Women rated their postoperative pain using the VAS at rest and during movement, at a specific location (shoulder and upper abdomen) and time (24 h, 48 h, and 72 h postoperatively). The occurrence of nausea, vomiting, and abdominal distension was documented in accordance with our secondary outcomes. The data were recorded by another research assistant (RA-B), who was blinded to the patients' assigned group. If the patients were discharged before day 3 (72 h), the patients were contacted over the phone by the research assistant RA-B, who was blinded to the assigned group of patients to obtain their pain scores.
The sample size was calculated using the PS software version 3.0 2009. Based on a previous study (11), the mean shoulder pain (standard deviation [SD]) of VAS at 48 h post laparoscopic procedure was pain 0.7 (1.55) and 2.2 (2.42) for control and INSI groups, respectively. With a two-sided significance level of 5% and power of 80%, the minimum number needed for each group was 27. By estimating a 20% dropout rate and rounding up, we planned to recruit 68 patients (34 women in each arm).

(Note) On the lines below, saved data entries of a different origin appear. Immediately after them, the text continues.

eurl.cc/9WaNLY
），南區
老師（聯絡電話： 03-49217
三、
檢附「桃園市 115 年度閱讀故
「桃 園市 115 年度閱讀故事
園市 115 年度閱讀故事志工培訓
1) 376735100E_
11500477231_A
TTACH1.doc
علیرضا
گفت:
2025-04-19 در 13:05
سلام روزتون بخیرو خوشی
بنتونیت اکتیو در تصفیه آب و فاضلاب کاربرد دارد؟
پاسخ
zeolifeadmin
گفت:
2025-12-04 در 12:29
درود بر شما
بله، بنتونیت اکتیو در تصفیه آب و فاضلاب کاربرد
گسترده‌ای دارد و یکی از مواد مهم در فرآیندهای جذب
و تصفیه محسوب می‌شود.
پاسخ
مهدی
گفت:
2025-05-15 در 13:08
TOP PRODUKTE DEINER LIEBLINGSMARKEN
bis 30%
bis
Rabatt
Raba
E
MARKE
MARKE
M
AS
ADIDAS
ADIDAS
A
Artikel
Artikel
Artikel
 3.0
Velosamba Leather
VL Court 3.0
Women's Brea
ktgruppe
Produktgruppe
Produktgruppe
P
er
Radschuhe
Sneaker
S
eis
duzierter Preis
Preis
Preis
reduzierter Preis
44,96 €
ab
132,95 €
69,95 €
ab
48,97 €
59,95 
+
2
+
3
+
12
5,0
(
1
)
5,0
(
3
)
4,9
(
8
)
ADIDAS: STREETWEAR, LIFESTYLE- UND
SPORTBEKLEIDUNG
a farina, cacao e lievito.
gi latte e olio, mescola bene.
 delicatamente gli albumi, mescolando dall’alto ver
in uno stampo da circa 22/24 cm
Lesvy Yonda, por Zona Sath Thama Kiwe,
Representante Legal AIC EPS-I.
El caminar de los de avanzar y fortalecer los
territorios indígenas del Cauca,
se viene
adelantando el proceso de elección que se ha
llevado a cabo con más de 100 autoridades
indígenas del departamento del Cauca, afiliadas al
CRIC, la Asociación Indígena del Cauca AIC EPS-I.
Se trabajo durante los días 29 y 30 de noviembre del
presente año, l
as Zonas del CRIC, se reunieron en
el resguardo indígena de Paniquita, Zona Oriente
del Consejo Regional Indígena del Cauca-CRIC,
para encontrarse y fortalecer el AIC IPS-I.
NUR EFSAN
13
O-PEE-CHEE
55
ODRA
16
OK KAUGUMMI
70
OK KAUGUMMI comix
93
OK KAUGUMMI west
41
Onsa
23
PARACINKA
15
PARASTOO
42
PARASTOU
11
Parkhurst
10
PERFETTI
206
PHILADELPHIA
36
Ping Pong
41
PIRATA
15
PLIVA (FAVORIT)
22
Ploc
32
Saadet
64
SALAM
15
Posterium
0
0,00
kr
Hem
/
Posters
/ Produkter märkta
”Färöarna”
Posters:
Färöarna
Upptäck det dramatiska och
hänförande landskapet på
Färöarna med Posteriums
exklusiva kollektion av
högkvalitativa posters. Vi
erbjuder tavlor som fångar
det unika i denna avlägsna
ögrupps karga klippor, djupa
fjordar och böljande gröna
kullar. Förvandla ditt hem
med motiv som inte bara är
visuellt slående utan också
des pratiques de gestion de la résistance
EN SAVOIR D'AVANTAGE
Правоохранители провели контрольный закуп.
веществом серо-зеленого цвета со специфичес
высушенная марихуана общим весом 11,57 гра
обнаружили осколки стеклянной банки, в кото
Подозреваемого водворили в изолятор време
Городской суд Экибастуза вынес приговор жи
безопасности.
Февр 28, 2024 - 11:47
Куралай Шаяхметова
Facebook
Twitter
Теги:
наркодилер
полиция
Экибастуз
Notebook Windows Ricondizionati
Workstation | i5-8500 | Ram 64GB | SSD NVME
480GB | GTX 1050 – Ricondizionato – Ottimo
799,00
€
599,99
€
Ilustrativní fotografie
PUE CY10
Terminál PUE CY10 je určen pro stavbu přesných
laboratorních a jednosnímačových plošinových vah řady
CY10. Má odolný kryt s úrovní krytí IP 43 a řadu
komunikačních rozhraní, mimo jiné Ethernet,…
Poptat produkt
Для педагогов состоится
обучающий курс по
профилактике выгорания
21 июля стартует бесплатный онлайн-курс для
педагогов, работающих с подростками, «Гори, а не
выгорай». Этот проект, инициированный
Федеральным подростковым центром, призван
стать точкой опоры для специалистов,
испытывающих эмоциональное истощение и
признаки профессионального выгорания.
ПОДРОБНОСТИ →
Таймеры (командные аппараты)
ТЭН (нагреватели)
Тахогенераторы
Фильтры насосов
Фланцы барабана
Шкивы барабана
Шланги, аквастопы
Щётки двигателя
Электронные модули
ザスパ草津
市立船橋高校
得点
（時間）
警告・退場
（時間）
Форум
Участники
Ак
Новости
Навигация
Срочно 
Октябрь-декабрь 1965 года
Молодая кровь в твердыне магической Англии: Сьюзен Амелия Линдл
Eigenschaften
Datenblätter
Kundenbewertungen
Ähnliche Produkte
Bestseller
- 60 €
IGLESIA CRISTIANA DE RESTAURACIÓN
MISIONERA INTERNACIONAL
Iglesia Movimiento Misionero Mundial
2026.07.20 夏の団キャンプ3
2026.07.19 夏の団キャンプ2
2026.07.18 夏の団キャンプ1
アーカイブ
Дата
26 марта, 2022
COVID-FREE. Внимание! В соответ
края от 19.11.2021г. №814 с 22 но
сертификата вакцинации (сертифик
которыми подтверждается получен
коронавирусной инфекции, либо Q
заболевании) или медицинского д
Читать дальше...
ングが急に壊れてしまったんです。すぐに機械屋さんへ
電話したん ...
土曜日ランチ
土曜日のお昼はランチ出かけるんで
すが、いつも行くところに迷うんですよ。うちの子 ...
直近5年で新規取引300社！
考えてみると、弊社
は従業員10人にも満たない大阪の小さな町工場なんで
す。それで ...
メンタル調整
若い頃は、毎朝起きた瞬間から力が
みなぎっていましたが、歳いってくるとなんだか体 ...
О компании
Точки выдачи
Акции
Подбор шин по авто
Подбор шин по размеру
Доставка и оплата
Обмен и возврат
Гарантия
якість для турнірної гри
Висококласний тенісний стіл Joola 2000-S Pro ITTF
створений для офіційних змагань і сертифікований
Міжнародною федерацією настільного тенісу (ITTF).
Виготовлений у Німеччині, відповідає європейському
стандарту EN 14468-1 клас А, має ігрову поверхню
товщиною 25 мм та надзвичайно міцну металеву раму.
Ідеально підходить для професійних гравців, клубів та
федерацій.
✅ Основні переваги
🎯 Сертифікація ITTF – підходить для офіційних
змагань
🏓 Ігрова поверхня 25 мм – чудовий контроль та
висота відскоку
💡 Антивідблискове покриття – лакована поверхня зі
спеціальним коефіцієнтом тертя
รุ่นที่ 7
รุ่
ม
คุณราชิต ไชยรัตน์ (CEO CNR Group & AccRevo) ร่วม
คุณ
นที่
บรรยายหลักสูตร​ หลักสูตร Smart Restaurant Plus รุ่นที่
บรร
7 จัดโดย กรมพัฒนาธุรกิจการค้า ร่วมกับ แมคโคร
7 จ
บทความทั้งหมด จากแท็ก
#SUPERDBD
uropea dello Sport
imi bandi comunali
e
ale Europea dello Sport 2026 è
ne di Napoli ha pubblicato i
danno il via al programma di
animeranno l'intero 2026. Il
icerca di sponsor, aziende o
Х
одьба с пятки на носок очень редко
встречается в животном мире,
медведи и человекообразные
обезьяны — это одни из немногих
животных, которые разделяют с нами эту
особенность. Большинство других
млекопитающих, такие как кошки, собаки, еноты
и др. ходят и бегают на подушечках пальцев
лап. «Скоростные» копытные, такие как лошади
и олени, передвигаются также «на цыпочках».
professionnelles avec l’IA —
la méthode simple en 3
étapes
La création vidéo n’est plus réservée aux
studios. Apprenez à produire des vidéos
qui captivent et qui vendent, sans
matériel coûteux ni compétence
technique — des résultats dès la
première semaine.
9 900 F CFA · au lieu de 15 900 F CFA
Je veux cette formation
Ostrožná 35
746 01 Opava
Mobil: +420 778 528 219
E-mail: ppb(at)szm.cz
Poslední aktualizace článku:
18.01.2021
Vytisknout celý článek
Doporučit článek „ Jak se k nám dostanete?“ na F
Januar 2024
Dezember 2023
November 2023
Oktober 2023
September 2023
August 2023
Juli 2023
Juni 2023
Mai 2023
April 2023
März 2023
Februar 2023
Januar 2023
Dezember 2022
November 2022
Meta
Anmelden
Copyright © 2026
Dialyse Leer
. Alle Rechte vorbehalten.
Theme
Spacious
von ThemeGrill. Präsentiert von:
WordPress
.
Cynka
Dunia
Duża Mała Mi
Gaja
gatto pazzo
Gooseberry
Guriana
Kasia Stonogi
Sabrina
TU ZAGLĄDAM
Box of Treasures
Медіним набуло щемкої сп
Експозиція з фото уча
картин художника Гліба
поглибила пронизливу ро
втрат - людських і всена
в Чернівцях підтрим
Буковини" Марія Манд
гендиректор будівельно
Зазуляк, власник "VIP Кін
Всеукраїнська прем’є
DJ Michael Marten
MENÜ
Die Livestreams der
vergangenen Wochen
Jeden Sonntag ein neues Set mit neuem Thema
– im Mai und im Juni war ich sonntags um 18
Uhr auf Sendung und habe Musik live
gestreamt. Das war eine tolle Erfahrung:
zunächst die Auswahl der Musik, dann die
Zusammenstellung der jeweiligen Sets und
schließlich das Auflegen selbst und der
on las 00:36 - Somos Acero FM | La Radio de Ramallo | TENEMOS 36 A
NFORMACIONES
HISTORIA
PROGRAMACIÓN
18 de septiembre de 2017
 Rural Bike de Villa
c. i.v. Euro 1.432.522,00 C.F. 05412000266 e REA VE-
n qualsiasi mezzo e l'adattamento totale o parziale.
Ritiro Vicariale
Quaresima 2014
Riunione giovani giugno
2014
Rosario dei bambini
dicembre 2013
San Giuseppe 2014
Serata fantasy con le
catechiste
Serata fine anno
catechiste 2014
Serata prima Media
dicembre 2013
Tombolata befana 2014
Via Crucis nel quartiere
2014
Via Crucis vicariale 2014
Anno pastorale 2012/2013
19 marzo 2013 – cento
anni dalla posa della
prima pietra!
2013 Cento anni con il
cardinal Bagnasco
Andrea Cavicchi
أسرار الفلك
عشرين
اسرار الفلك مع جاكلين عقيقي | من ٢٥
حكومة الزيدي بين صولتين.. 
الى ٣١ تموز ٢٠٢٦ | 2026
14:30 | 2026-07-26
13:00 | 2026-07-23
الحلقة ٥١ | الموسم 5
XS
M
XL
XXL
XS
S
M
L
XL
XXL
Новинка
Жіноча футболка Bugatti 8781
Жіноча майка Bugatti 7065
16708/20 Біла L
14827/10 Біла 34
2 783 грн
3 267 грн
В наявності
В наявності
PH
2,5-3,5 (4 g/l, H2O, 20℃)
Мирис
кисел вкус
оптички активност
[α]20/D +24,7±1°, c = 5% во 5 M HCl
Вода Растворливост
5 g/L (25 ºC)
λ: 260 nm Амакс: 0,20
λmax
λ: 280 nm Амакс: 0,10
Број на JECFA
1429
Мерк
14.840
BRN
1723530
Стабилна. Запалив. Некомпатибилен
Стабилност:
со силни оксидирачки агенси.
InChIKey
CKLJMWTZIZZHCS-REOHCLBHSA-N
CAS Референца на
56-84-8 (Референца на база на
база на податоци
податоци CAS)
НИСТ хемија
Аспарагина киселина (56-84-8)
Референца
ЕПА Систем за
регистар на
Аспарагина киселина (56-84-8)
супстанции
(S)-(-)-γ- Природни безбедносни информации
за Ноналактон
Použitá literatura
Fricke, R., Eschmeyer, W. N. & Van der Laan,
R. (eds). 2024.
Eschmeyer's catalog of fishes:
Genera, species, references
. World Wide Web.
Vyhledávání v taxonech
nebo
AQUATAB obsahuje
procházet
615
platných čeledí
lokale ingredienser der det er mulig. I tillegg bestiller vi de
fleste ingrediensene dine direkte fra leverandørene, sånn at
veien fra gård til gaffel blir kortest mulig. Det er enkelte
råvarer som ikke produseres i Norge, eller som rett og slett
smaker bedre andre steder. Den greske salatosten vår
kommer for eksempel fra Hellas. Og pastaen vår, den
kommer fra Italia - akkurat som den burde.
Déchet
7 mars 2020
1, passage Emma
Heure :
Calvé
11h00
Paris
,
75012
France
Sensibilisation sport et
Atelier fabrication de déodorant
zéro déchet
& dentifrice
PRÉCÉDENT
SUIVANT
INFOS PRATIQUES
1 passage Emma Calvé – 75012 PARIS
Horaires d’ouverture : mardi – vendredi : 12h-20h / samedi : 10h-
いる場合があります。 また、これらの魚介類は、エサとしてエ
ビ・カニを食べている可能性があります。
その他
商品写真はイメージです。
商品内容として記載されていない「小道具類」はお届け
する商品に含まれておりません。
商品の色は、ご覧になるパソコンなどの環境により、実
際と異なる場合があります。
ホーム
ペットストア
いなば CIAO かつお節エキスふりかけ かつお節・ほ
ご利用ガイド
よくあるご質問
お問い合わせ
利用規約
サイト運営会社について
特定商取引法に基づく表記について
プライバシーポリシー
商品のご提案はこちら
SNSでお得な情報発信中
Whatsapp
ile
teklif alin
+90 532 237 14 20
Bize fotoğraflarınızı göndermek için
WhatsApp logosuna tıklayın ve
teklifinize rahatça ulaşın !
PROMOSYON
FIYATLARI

Statistical analysis was performed using standard parametric and non-parametric statistics with JMP Pro 14.1 (SAS Institute Inc., Cary, NC, USA). Data were expressed as mean ± SD or number (%). Fisher’s exact test was used to analyse categorical variables, while the independent sample t-test or one-way ANOVA test was used to analyse continuous variables. A two-sided p-value < 0.05, was considered as the threshold for significance.